**Task brief**. Put every line of the records below into a numbered list, omitting any blank lines.

——————————

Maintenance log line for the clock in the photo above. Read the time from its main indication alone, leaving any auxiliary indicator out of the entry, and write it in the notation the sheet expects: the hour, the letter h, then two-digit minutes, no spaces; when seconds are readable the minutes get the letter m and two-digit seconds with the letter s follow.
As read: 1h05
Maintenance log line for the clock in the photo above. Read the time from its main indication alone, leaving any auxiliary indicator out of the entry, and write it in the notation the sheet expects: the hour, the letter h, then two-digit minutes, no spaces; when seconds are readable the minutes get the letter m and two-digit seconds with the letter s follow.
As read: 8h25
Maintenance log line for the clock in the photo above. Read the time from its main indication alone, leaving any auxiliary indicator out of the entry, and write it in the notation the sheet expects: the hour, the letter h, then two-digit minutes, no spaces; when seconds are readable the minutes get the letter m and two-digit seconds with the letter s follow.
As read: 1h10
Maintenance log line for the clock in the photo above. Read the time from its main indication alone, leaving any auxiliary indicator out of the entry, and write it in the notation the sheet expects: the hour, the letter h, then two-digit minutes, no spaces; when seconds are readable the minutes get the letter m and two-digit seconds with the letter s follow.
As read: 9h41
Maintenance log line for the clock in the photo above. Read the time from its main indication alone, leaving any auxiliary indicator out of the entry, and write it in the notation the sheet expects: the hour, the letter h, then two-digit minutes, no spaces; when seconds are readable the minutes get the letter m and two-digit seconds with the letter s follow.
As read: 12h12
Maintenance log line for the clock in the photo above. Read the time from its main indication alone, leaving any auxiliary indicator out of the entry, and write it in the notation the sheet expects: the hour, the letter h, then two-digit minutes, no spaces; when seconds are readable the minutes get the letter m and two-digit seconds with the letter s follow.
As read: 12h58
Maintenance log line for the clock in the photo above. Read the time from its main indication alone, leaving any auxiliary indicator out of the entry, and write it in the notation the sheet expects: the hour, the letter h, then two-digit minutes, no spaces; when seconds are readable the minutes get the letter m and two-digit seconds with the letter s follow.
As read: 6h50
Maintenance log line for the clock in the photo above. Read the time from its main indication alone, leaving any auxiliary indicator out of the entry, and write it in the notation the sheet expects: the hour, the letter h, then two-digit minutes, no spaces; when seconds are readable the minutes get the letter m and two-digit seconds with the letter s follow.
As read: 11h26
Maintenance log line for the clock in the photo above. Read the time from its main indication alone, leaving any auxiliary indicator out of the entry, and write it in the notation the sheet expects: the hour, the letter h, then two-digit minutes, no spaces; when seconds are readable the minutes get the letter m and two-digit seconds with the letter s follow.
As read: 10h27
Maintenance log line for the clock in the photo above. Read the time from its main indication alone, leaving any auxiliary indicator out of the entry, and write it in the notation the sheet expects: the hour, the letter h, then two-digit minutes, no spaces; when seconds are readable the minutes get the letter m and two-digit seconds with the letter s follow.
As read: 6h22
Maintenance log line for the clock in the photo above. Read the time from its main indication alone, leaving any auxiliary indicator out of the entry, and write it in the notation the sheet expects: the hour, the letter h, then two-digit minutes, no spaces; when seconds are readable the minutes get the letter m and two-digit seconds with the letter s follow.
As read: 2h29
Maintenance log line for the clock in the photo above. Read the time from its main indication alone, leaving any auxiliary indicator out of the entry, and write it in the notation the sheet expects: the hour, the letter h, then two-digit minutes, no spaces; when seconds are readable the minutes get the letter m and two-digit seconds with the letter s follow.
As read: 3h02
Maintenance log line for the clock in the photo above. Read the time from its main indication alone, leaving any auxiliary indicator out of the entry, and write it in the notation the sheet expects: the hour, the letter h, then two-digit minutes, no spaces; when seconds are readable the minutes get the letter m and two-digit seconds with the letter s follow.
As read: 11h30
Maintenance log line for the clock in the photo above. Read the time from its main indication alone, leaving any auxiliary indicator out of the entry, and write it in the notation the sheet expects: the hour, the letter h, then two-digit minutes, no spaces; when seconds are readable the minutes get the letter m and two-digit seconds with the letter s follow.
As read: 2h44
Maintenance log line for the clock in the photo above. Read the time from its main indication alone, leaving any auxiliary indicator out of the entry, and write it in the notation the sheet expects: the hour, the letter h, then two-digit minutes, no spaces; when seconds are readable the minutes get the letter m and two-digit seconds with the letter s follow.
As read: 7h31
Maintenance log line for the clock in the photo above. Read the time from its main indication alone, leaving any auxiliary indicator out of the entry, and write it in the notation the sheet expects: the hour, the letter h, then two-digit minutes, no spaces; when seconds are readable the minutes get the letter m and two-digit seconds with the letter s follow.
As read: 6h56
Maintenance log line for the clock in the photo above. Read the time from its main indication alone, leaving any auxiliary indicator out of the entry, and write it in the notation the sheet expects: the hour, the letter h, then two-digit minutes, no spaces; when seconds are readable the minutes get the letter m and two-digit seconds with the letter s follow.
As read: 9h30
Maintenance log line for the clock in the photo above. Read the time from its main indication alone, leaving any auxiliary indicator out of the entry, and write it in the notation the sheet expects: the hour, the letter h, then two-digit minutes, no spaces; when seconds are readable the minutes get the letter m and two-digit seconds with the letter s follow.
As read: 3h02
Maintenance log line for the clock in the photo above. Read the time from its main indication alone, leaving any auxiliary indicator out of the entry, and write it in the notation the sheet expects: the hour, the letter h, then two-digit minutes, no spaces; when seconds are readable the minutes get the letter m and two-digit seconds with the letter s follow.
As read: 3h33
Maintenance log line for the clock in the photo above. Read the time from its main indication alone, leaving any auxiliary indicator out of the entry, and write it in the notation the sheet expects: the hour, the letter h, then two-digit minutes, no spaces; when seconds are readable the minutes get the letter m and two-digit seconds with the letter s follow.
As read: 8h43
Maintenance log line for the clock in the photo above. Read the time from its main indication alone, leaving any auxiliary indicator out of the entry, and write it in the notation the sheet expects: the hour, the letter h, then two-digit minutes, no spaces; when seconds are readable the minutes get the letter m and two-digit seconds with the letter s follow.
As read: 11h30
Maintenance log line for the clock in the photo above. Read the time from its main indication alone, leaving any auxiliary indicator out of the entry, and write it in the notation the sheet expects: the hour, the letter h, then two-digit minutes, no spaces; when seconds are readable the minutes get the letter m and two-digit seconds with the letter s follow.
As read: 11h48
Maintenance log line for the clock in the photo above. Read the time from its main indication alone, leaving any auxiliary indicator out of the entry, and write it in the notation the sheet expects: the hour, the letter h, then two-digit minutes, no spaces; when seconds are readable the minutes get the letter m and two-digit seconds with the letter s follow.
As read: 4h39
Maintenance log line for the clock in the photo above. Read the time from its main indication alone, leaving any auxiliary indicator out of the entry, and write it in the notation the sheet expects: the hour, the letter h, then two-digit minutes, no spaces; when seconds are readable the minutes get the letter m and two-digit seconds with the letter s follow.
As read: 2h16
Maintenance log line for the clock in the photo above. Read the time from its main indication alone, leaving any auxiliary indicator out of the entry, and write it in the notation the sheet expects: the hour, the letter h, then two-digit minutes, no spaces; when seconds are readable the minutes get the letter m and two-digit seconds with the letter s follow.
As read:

——————————

**Solution to the exercise**.
1. Maintenance log line for the clock in the photo above. Read the time from its main indication alone, leaving any auxiliary indicator out of the entry, and write it in the notation the sheet expects: the hour, the letter h, then two-digit minutes, no spaces; when seconds are readable the minutes get the letter m and two-digit seconds with the letter s follow.
2. As read: 1h05
3. Maintenance log line for the clock in the photo above. Read the time from its main indication alone, leaving any auxiliary indicator out of the entry, and write it in the notation the sheet expects: the hour, the letter h, then two-digit minutes, no spaces; when seconds are readable the minutes get the letter m and two-digit seconds with the letter s follow.
4. As read: 8h25
5. Maintenance log line for the clock in the photo above. Read the time from its main indication alone, leaving any auxiliary indicator out of the entry, and write it in the notation the sheet expects: the hour, the letter h, then two-digit minutes, no spaces; when seconds are readable the minutes get the letter m and two-digit seconds with the letter s follow.
6. As read: 1h10
7. Maintenance log line for the clock in the photo above. Read the time from its main indication alone, leaving any auxiliary indicator out of the entry, and write it in the notation the sheet expects: the hour, the letter h, then two-digit minutes, no spaces; when seconds are readable the minutes get the letter m and two-digit seconds with the letter s follow.
8. As read: 9h41
9. Maintenance log line for the clock in the photo above. Read the time from its main indication alone, leaving any auxiliary indicator out of the entry, and write it in the notation the sheet expects: the hour, the letter h, then two-digit minutes, no spaces; when seconds are readable the minutes get the letter m and two-digit seconds with the letter s follow.
10. As read: 12h12
11. Maintenance log line for the clock in the photo above. Read the time from its main indication alone, leaving any auxiliary indicator out of the entry, and write it in the notation the sheet expects: the hour, the letter h, then two-digit minutes, no spaces; when seconds are readable the minutes get the letter m and two-digit seconds with the letter s follow.
12. As read: 12h58
13. Maintenance log line for the clock in the photo above. Read the time from its main indication alone, leaving any auxiliary indicator out of the entry, and write it in the notation the sheet expects: the hour, the letter h, then two-digit minutes, no spaces; when seconds are readable the minutes get the letter m and two-digit seconds with the letter s follow.
14. As read: 6h50
15. Maintenance log line for the clock in the photo above. Read the time from its main indication alone, leaving any auxiliary indicator out of the entry, and write it in the notation the sheet expects: the hour, the letter h, then two-digit minutes, no spaces; when seconds are readable the minutes get the letter m and two-digit seconds with the letter s follow.
16. As read: 11h26
17. Maintenance log line for the clock in the photo above. Read the time from its main indication alone, leaving any auxiliary indicator out of the entry, and write it in the notation the sheet expects: the hour, the letter h, then two-digit minutes, no spaces; when seconds are readable the minutes get the letter m and two-digit seconds with the letter s follow.
18. As read: 10h27
19. Maintenance log line for the clock in the photo above. Read the time from its main indication alone, leaving any auxiliary indicator out of the entry, and write it in the notation the sheet expects: the hour, the letter h, then two-digit minutes, no spaces; when seconds are readable the minutes get the letter m and two-digit seconds with the letter s follow.
20. As read: 6h22
21. Maintenance log line for the clock in the photo above. Read the time from its main indication alone, leaving any auxiliary indicator out of the entry, and write it in the notation the sheet expects: the hour, the letter h, then two-digit minutes, no spaces; when seconds are readable the minutes get the letter m and two-digit seconds with the letter s follow.
22. As read: 2h29
23. Maintenance log line for the clock in the photo above. Read the time from its main indication alone, leaving any auxiliary indicator out of the entry, and write it in the notation the sheet expects: the hour, the letter h, then two-digit minutes, no spaces; when seconds are readable the minutes get the letter m and two-digit seconds with the letter s follow.
24. As read: 3h02
25. Maintenance log line for the clock in the photo above. Read the time from its main indication alone, leaving any auxiliary indicator out of the entry, and write it in the notation the sheet expects: the hour, the letter h, then two-digit minutes, no spaces; when seconds are readable the minutes get the letter m and two-digit seconds with the letter s follow.
26. As read: 11h30
27. Maintenance log line for the clock in the photo above. Read the time from its main indication alone, leaving any auxiliary indicator out of the entry, and write it in the notation the sheet expects: the hour, the letter h, then two-digit minutes, no spaces; when seconds are readable the minutes get the letter m and two-digit seconds with the letter s follow.
28. As read: 2h44
29. Maintenance log line for the clock in the photo above. Read the time from its main indication alone, leaving any auxiliary indicator out of the entry, and write it in the notation the sheet expects: the hour, the letter h, then two-digit minutes, no spaces; when seconds are readable the minutes get the letter m and two-digit seconds with the letter s follow.
30. As read: 7h31
31. Maintenance log line for the clock in the photo above. Read the time from its main indication alone, leaving any auxiliary indicator out of the entry, and write it in the notation the sheet expects: the hour, the letter h, then two-digit minutes, no spaces; when seconds are readable the minutes get the letter m and two-digit seconds with the letter s follow.
32. As read: 6h56
33. Maintenance log line for the clock in the photo above. Read the time from its main indication alone, leaving any auxiliary indicator out of the entry, and write it in the notation the sheet expects: the hour, the letter h, then two-digit minutes, no spaces; when seconds are readable the minutes get the letter m and two-digit seconds with the letter s follow.
34. As read: 9h30
35. Maintenance log line for the clock in the photo above. Read the time from its main indication alone, leaving any auxiliary indicator out of the entry, and write it in the notation the sheet expects: the hour, the letter h, then two-digit minutes, no spaces; when seconds are readable the minutes get the letter m and two-digit seconds with the letter s follow.
36. As read: 3h02
37. Maintenance log line for the clock in the photo above. Read the time from its main indication alone, leaving any auxiliary indicator out of the entry, and write it in the notation the sheet expects: the hour, the letter h, then two-digit minutes, no spaces; when seconds are readable the minutes get the letter m and two-digit seconds with the letter s follow.
38. As read: 3h33
39. Maintenance log line for the clock in the photo above. Read the time from its main indication alone, leaving any auxiliary indicator out of the entry, and write it in the notation the sheet expects: the hour, the letter h, then two-digit minutes, no spaces; when seconds are readable the minutes get the letter m and two-digit seconds with the letter s follow.
40. As read: 8h43
41. Maintenance log line for the clock in the photo above. Read the time from its main indication alone, leaving any auxiliary indicator out of the entry, and write it in the notation the sheet expects: the hour, the letter h, then two-digit minutes, no spaces; when seconds are readable the minutes get the letter m and two-digit seconds with the letter s follow.
42. As read: 11h30
43. Maintenance log line for the clock in the photo above. Read the time from its main indication alone, leaving any auxiliary indicator out of the entry, and write it in the notation the sheet expects: the hour, the letter h, then two-digit minutes, no spaces; when seconds are readable the minutes get the letter m and two-digit seconds with the letter s follow.
44. As read: 11h48
45. Maintenance log line for the clock in the photo above. Read the time from its main indication alone, leaving any auxiliary indicator out of the entry, and write it in the notation the sheet expects: the hour, the letter h, then two-digit minutes, no spaces; when seconds are readable the minutes get the letter m and two-digit seconds with the letter s follow.
46. As read: 4h39
47. Maintenance log line for the clock in the photo above. Read the time from its main indication alone, leaving any auxiliary indicator out of the entry, and write it in the notation the sheet expects: the hour, the letter h, then two-digit minutes, no spaces; when seconds are readable the minutes get the letter m and two-digit seconds with the letter s follow.
48. As read: 2h16
49. Maintenance log line for the clock in the photo above. Read the time from its main indication alone, leaving any auxiliary indicator out of the entry, and write it in the notation the sheet expects: the hour, the letter h, then two-digit minutes, no spaces; when seconds are readable the minutes get the letter m and two-digit seconds with the letter s follow.
50. As read:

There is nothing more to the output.